• [What you will do]
The finished copy must match the records exactly, except that it contains no pictures.

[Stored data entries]
Segment Open
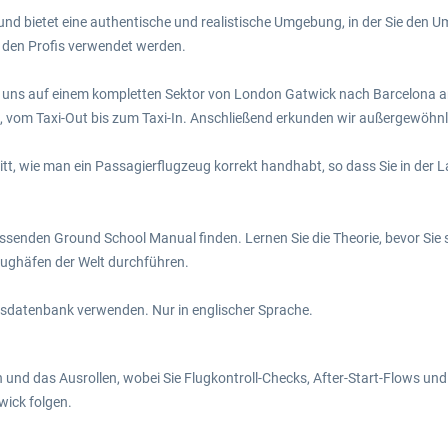
und bietet eine authentische und realistische Umgebung, in der Sie de
 den Profis verwendet werden.
sich uns auf einem kompletten Sektor von London Gatwick nach Barcelona ans
, vom Taxi-Out bis zum Taxi-In. Anschließend erkunden wir außergewöhn
ritt, wie man ein Passagierflugzeug korrekt handhabt, so dass Sie in der
assenden Ground School Manual finden. Lernen Sie die Theorie, bevor Sie si
lughäfen der Welt durchführen.
ionsdatenbank verwenden. Nur in englischer Sprache.
und das Ausrollen, wobei Sie Flugkontroll-Checks, After-Start-Flows un
ick folgen.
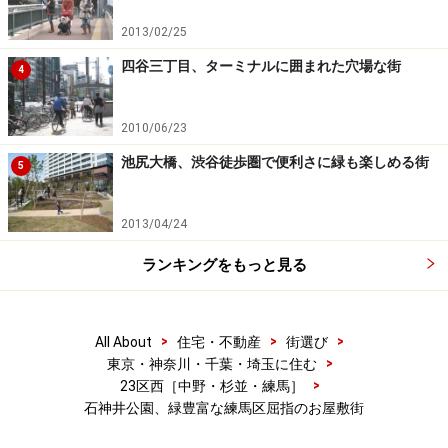
2013/02/25
四谷三丁目、ターミナルに囲まれた穴場な街
4
2010/06/23
池尻大橋、渋谷徒歩圏で便利さに緑も楽しめる街
5
2013/04/24
ランキングをもっと見る
>
>
>
All About
住宅・不動産
街選び
>
東京・神奈川・千葉・埼玉に住む
>
23区西［中野・杉並・練馬］
石神井公園、緑豊富な練馬区屈指のお屋敷街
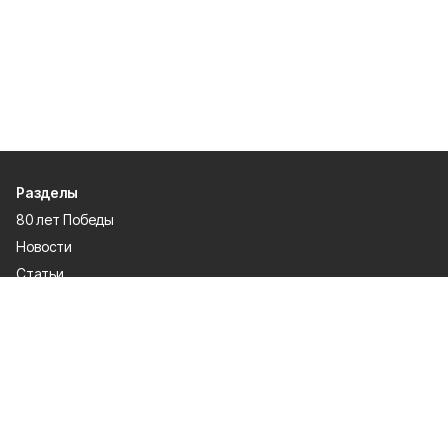
Разделы
80 лет Победы
Новости
Статьи
Происшествия
Газета
Политика
Культура
История
Спорт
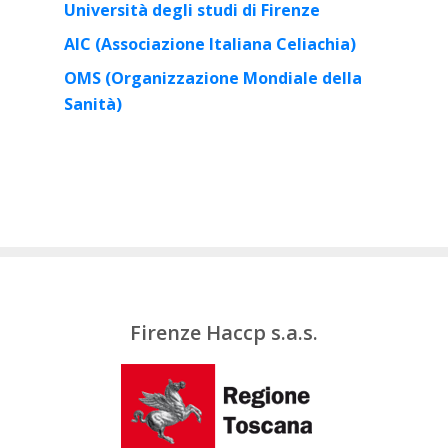
Università degli studi di Firenze
AIC (Associazione Italiana Celiachia)
OMS (Organizzazione Mondiale della
Sanità)
Firenze Haccp s.a.s.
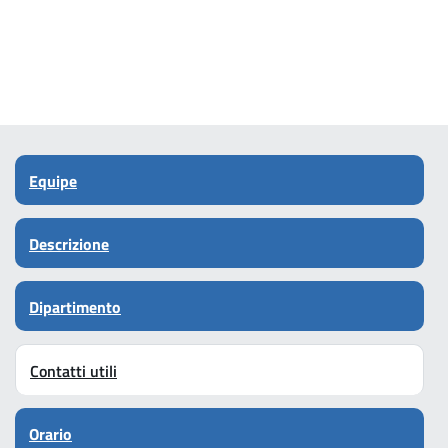
Equipe
Descrizione
Dipartimento
Contatti utili
Orario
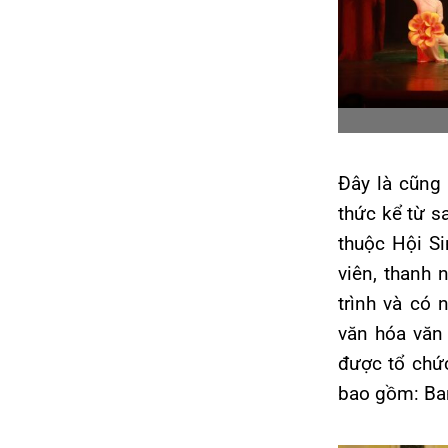
Đây là cũng 
thức kể từ s
thuộc Hội Si
viên, thanh 
trình và có
văn hóa văn 
được tổ chức
bao gồm: Ban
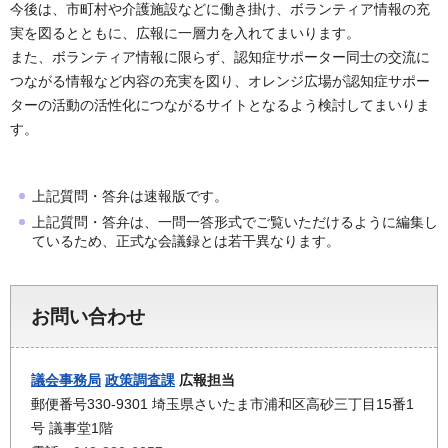
今後は、市町村や介護施設などに働き掛け、ボランティア情報の充
実を図るとともに、広報に一層力を入れてまいります。
また、ボランティア情報に限らず、認知症サポーター同士の交流に
つながる情報など内容の充実を図り、オレンジ広場が認知症サポー
ターの活動の活性化につながるサイトとなるよう検討してまいりま
す。
上記質問・答弁は速報版です。
上記質問・答弁は、一問一答形式でご覧いただけるように編集し
ているため、正式な会議録とは若干異なります。
お問い合わせ
議会事務局
政策調査課
広報担当
郵便番号330-9301 埼玉県さいたま市浦和区高砂三丁目15番1
号 議事堂1階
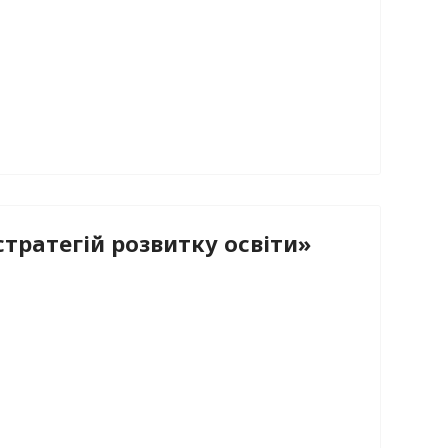
тратегій розвитку освіти»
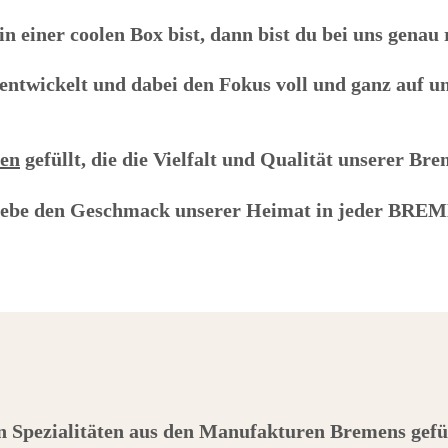
 einer coolen Box bist, dann bist du bei uns genau 
entwickelt und dabei den Fokus voll und ganz auf u
sen
gefüllt, die die Vielfalt und Qualität unserer Br
rlebe den Geschmack unserer Heimat in jeder
BREM
en Spezialitäten aus den Manufakturen Bremens gefül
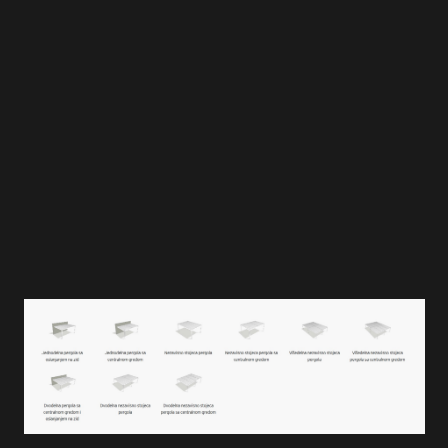
0-135° stepeni, zasenčenje tokom
celog dana
OSVETLJENJE
LED traka integrisana u lamelama i
gredama
VERTIKALNO SENČENJE
3.0x6.0 m
TEŽINA SNEGA
do 300Kg/m2 ili 2.0 m snega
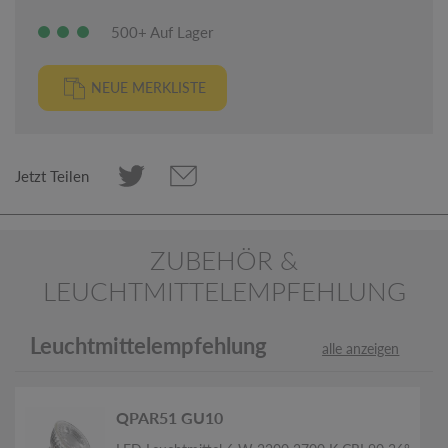
500+ Auf Lager
NEUE MERKLISTE
Jetzt Teilen
ZUBEHÖR &
LEUCHTMITTELEMPFEHLUNG
Leuchtmittelempfehlung
alle anzeigen
QPAR51 GU10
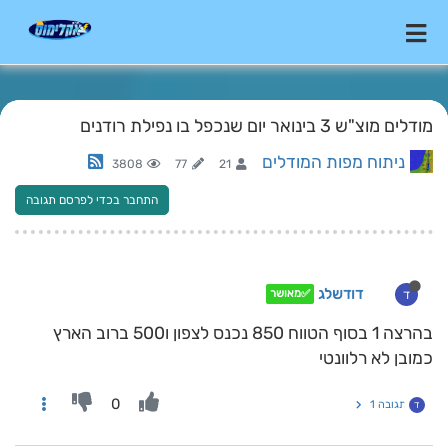
מודלים מוצ"ש 3 בינואר יום שנכפל בו נפילת רודנים
ניתוח מפות המודלים
3808
77
21
התחבר בכדי לפרסם תגובה
דודשלג
ד
✅מאושר
בהרצה 1 בסוף הטווח 850 נכנס לצפון ו500 ברוב הארץ
כמובן לא רלוונטי
0
תגובה 1
ד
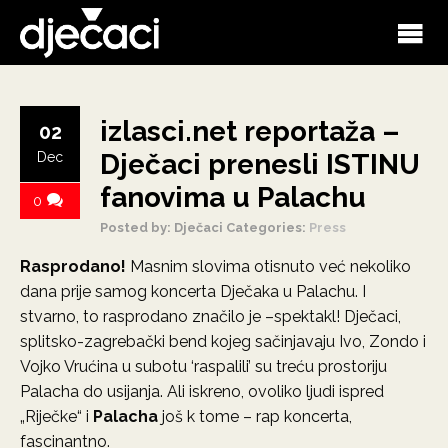
izlasci.net reportaža –
02
Dječaci prenesli ISTINU
Dec
fanovima u Palachu
0
Posted by: Dječaci
Categories:
Press
Rasprodano!
Masnim slovima otisnuto već nekoliko
dana prije samog koncerta Dječaka u Palachu. I
stvarno, to rasprodano značilo je –spektakl! Dječaci,
splitsko-zagrebački bend kojeg sačinjavaju Ivo, Zondo i
Vojko Vrućina u subotu ‘raspalili’ su treću prostoriju
Palacha do usijanja. Ali iskreno, ovoliko ljudi ispred
„Riječke“ i
Palacha
još k tome – rap koncerta,
fascinantno.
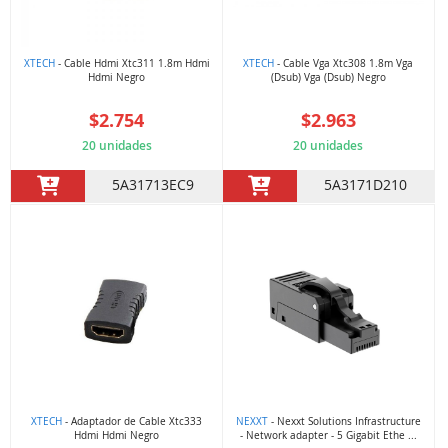
XTECH
- Cable Hdmi Xtc311 1.8m Hdmi
XTECH
- Cable Vga Xtc308 1.8m Vga
Hdmi Negro
(Dsub) Vga (Dsub) Negro
$2.754
$2.963
20 unidades
20 unidades
5A31713EC9
5A3171D210
XTECH
- Adaptador de Cable Xtc333
NEXXT
- Nexxt Solutions Infrastructure
Hdmi Hdmi Negro
- Network adapter - 5 Gigabit Ethe ...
Segment Closed
• [Output for this task]
und bietet eine authentische und realistische Umgebung, in der Sie de
 den Profis verwendet werden.
sich uns auf einem kompletten Sektor von London Gatwick nach Barcelona ans
, vom Taxi-Out bis zum Taxi-In. Anschließend erkunden wir außergewöhn
ritt, wie man ein Passagierflugzeug korrekt handhabt, so dass Sie in der
assenden Ground School Manual finden. Lernen Sie die Theorie, bevor Sie si
lughäfen der Welt durchführen.
ionsdatenbank verwenden. Nur in englischer Sprache.
und das Ausrollen, wobei Sie Flugkontroll-Checks, After-Start-Flows un
ick folgen.
2013/02/25
四谷三丁目、ターミナルに囲まれた穴場な街
4
2010/06/23
池尻大橋、渋谷徒歩圏で便利さに緑も楽しめる街
5
2013/04/24
ランキングをもっと見る
>
>
>
All About
住宅・不動産
街選び
>
東京・神奈川・千葉・埼玉に住む
>
23区西［中野・杉並・練馬］
石神井公園、緑豊富な練馬区屈指のお屋敷街
Разделы
80 лет Победы
Новости
Статьи
Происшествия
Газета
Политика
Культура
История
Спорт
Università degli studi di Firenze
AIC (Associazione Italiana Celiachia)
OMS (Organizzazione Mondiale della
Sanità)
Firenze Haccp s.a.s.
Equipe
Descrizione
Dipartimento
Contatti utili
Orario
Đây là cũng 
thức kể từ s
thuộc Hội Si
viên, thanh 
trình và có
văn hóa văn 
được tổ chức
bao gồm: Ban
今後は、市町村や介護施設などに働き掛け、ボランティア情報の充
実を図るとともに、広報に一層力を入れてまいります。
また、ボランティア情報に限らず、認知症サポーター同士の交流に
つながる情報など内容の充実を図り、オレンジ広場が認知症サポー
ターの活動の活性化につながるサイトとなるよう検討してまいりま
す。
上記質問・答弁は速報版です。
上記質問・答弁は、一問一答形式でご覧いただけるように編集し
ているため、正式な会議録とは若干異なります。
お問い合わせ
議会事務局
政策調査課
広報担当
郵便番号330-9301 埼玉県さいたま市浦和区高砂三丁目15番1
号 議事堂1階
тратегій розвитку освіти»
 einer coolen Box bist, dann bist du bei uns genau 
entwickelt und dabei den Fokus voll und ganz auf u
sen
gefüllt, die die Vielfalt und Qualität unserer Br
rlebe den Geschmack unserer Heimat in jeder
BREM
en Spezialitäten aus den Manufakturen Bremens gefül
0-135° stepeni, zasenčenje tokom
celog dana
OSVETLJENJE
LED traka integrisana u lamelama i
gredama
VERTIKALNO SENČENJE
3.0x6.0 m
TEŽINA SNEGA
do 300Kg/m2 ili 2.0 m snega
500+ Auf Lager
NEUE MERKLISTE
Jetzt Teilen
ZUBEHÖR &
LEUCHTMITTELEMPFEHLUNG
Leuchtmittelempfehlung
alle anzeigen
QPAR51 GU10
מודלים מוצ"ש 3 בינואר יום שנכפל בו נפילת רודנים
ניתוח מפות המודלים
3808
77
21
התחבר בכדי לפרסם תגובה
דודשלג
ד
✅מאושר
בהרצה 1 בסוף הטווח 850 נכנס לצפון ו500 ברוב הארץ
כמובן לא רלוונטי
0
תגובה 1
ד
izlasci.net reportaža –
02
Dječaci prenesli ISTINU
Dec
fanovima u Palachu
0
Posted by: Dječaci
Categories:
Press
Rasprodano!
Masnim slovima otisnuto već nekoliko
dana prije samog koncerta Dječaka u Palachu. I
stvarno, to rasprodano značilo je –spektakl! Dječaci,
splitsko-zagrebački bend kojeg sačinjavaju Ivo, Zondo i
Vojko Vrućina u subotu ‘raspalili’ su treću prostoriju
Palacha do usijanja. Ali iskreno, ovoliko ljudi ispred
„Riječke“ i
Palacha
još k tome – rap koncerta,
fascinantno.
XTECH
- Cable Hdmi Xtc311 1.8m Hdmi
XTECH
- Cable Vga Xtc308 1.8m Vga
Hdmi Negro
(Dsub) Vga (Dsub) Negro
$2.754
$2.963
20 unidades
20 unidades
5A31713EC9
5A3171D210
XTECH
- Adaptador de Cable Xtc333
NEXXT
- Nexxt Solutions Infrastructure
Hdmi Hdmi Negro
- Network adapter - 5 Gigabit Ethe ...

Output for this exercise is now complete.